Une voiture noire, tirée par deux chevaux au pelage tout aussi sombre, arriva en cahotant dans une rue déserte et obscure. Comme les autres rues de la cité souterraine, elle n'avait pas de nom. Elle n'en méritait pas.

Il résidait quelque chose d'étrange dans ce contraste original entre le décor misérable et l'élégant fiacre, contraste qui ne fit que s'accentuer, lorsqu'un couple d'individus masqués aux tenues soignées apparut sur le perron d'une maison main dans la main, et commença à descendre les marches de l'entrée.
Une petite silhouette leur courut après, ses longs cheveux bouclés flottant derrière elle comme une bannière.

- Mikasa ! S'exclama-t-elle, poussant ainsi la femme masquée à se retourner. Si des femmes de la cour te parlent, contente toi du strict minimum pour leur répondre, d'accord ? Si tu ne comprends pas, souris.

- Je ferai de mon mieux. Cette mascarade ne devrait pas trop durer, de toute façon.

Les deux femmes se regardèrent dans les yeux, le regard rendu humide par l'émotion.

- Nous nous reverrons, n'est ce pas ? Murmura la plus petite.

- Oui. Oui, nous nous reverrons. Très bientôt.

- Je compte sur toi, Ian, déclara solennellement l'homme au costume noir.

Le dénommé Ian hocha la tête et observa ses hommes qui démontaient et rechargeaient déjà leurs fusils: ils se tiendraient prêts. Grâce au travail que l'asiatique avait effectué ces dernières semaines, passant de commerces en commerces, les armes et la motivation ne leur manquaient pas.

- Il faut y aller, là ! s'exclama soudain le chauffeur du fiacre d'un ton bourru.

Il avait été bien payé pour ce travail car il avait promis de ne pas poser de questions, mais cela ne l'empêchait pas de s'agacer de la lenteur de ses clients. Qui sait ce qui l'attendait si on le surprenait à escorter ces deux individus louches vers le canal de Mithras dont l'accès était interdit...
On racontait que le baron de Brösel, le noble qui gérait son district, donnait ses prisonniers en pâture aux ours qu'il avait eu la fantaisie de domestiquer...et il n'avait vraiment pas envie de finir en goûter pour carnivore.

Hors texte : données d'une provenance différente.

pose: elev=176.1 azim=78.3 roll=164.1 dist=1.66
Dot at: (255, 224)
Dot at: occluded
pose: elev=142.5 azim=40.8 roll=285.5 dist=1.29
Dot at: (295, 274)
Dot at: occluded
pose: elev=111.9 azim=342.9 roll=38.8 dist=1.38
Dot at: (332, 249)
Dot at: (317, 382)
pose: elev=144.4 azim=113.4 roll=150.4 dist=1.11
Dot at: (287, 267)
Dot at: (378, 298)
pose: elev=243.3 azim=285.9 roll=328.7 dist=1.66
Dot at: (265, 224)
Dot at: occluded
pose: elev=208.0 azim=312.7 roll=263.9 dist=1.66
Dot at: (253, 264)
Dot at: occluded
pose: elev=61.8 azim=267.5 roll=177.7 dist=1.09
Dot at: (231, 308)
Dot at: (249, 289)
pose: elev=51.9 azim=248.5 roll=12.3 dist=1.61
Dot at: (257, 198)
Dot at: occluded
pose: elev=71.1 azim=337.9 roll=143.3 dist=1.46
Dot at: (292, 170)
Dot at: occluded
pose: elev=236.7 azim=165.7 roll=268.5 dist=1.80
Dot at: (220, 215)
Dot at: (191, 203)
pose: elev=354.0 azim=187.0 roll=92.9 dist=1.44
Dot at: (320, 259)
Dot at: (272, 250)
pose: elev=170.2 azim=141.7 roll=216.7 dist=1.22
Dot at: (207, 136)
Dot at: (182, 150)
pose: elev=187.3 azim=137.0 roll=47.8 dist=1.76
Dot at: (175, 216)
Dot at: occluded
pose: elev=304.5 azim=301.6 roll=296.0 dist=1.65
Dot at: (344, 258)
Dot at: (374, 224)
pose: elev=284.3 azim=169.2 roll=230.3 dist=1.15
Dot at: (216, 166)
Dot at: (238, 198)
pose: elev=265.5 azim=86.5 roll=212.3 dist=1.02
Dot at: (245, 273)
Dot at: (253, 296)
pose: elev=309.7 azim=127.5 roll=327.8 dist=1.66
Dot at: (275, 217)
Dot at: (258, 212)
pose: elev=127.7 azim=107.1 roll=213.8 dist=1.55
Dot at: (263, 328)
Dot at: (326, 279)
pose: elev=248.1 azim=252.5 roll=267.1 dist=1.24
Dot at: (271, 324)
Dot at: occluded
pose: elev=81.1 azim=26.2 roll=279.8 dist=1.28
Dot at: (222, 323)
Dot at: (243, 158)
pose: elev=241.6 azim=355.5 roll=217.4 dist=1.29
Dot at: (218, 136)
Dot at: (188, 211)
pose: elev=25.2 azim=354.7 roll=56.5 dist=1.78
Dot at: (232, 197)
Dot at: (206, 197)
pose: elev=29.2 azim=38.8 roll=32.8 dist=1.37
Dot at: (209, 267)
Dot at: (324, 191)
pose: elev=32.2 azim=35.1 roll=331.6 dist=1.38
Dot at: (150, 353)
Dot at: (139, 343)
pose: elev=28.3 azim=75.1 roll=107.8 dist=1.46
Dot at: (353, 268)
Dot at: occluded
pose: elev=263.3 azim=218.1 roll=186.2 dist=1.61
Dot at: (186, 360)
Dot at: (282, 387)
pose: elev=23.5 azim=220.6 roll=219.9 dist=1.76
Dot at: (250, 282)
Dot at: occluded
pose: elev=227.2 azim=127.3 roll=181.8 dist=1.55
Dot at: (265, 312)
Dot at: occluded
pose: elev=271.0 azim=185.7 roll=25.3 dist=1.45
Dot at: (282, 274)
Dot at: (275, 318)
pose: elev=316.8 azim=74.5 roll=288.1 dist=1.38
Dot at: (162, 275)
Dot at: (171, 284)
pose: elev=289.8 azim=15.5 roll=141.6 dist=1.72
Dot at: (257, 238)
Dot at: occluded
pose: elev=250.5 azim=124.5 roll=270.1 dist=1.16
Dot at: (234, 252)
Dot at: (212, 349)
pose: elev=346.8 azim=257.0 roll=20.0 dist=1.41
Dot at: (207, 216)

Sans un mot, ses deux clients montèrent avec agilité les marches du fiacre, qui s'affaissa un instant sous leur poids. Ian le vif, l'homme qui l'avait engagé, referma la porte derrière eux et s'approcha de lui.

- Pas un mot, dit-il simplement.

- Bien entendu.

- Tant mieux. N'oubliez pas que j'ai amplement les moyens de vous faire coudre les lèvres ou de clouer vôtre langue aussitôt qu'elle aura fourché si jamais vous veniez à me trahir, poursuivit-il avec une expression calme et féroce.

Le chauffeur tressaillit: comment le regard de cet homme, si chaleureux il y a quelques instants, pouvait-il être devenu si dur et inquiétant ? Il chassa ses interrogations et hocha la tête. De toute façon, ce monde rendait les gens fous. Lui le premier. Il avait mis sa vie en jeu pour de l'argent...c'était absolument stupide, irrationnel. Et pourtant, il l'avait fait. Il ne fallait pas chercher à comprendre pourquoi, c'était comme ça, c'est tout.